GettyImages_Town centre shops_Credit William Barton

Retail, hospitality and leisure organisations have warned that businesses, jobs and the future of high streets are at risk if the government does not continue business rates support at the upcoming Autumn Statement.

In a joint letter written to Chancellor Jeremy Hunt, the Association of Convenience Stores, British Retail Consortium, British Independent Retail Association, UKHospitality and ukactive have called for a freeze on business rates and an extension of existing reliefs for another year. 

The letter advised the Chancellor to recognise the pressures that businesses are under as a result of rising energy prices and wage costs and urges the Government to continue this much needed support to protect the future of our high streets and local communities.

The retail, hospitality and leisure sector collectively pays over £10b in business rates annually. If business rates were to rise in line with inflation, retail businesses would have to pay an extra £480m.

“An inflationary increase in the business rates multiplier and removal of reliefs would be disastrous for our sectors. It will mean business failures, job losses and boarded up properties in our high streets, denying people their livelihoods and their social pleasures.”

Chief executive of the Association of Convenience Stores James Lowman explained that ongoing support with the cost of business rates is essential to incentivise investment in local high streets and shopping parades.

“We urge the Chancellor to maintain business rate reliefs and to freeze any increase in business rates at the Autumn Financial Statement. This will support the continued growth of the £600 million annual investment that local convenience stores already make in their communities.”

A survey of British Retail Consortium members revealed that 66% of retailers responded that they were ‘very concerned’ about an increase in business rates, with 69% saying it would place ‘significant pressure’ on the prices paid by customers.

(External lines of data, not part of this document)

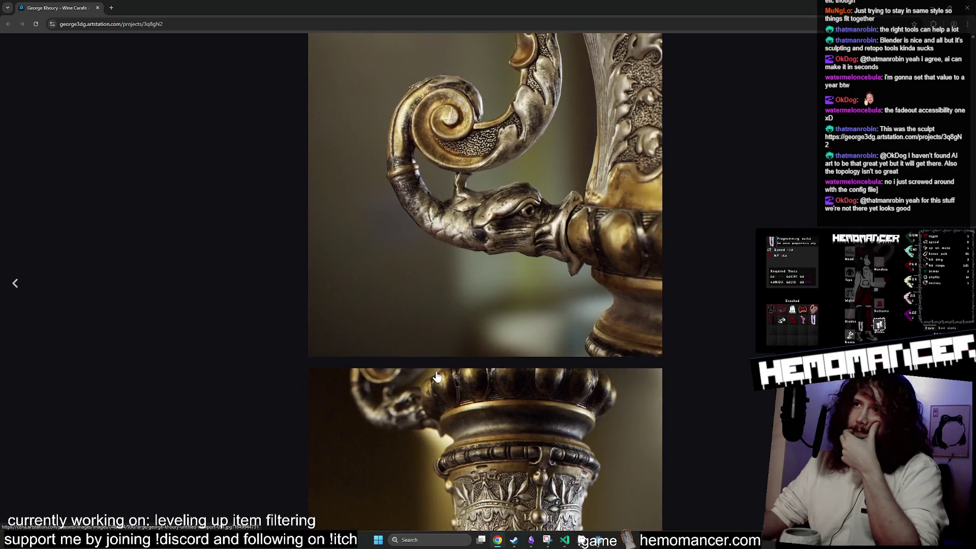
scroll(438, 377, "down", 4)
mouse_move(527, 5)
left_mouse_down()
mouse_move(398, 71)
mouse_move(469, 44)
mouse_move(454, 35)
left_mouse_up()
Scroll up and down the rest of the carafe page, then close the browser from the taskbar
scroll(466, 144, "down", 10)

Helen Dickinson chief executive of the British Retail Consortium said: “Retailers are staring down the barrel of a £480 million-a-year hike in their business rates bills from next Spring. Such a hefty increase will threaten to put renewed pressure on retail prices, as well as block new investment in our town and city centres. It is essential that the Chancellor uses the Autumn Statement to freeze business rates and give our local communities a fighting chance to thrive.”

Andrew Goodacre chief executive of the British Independent Retail Association said: “Independent retailers are finding life on the high street incredibly difficult. Significant increases in interest rates have reduced consumer expenditure and in the first half of 2023 21,000 independent businesses closed.

“The current 75% retail discount on business rates must be retained as those smaller retailers cannot afford any increases in costs – many of them are still dealing with 10% increases in their rateable values earlier this year.”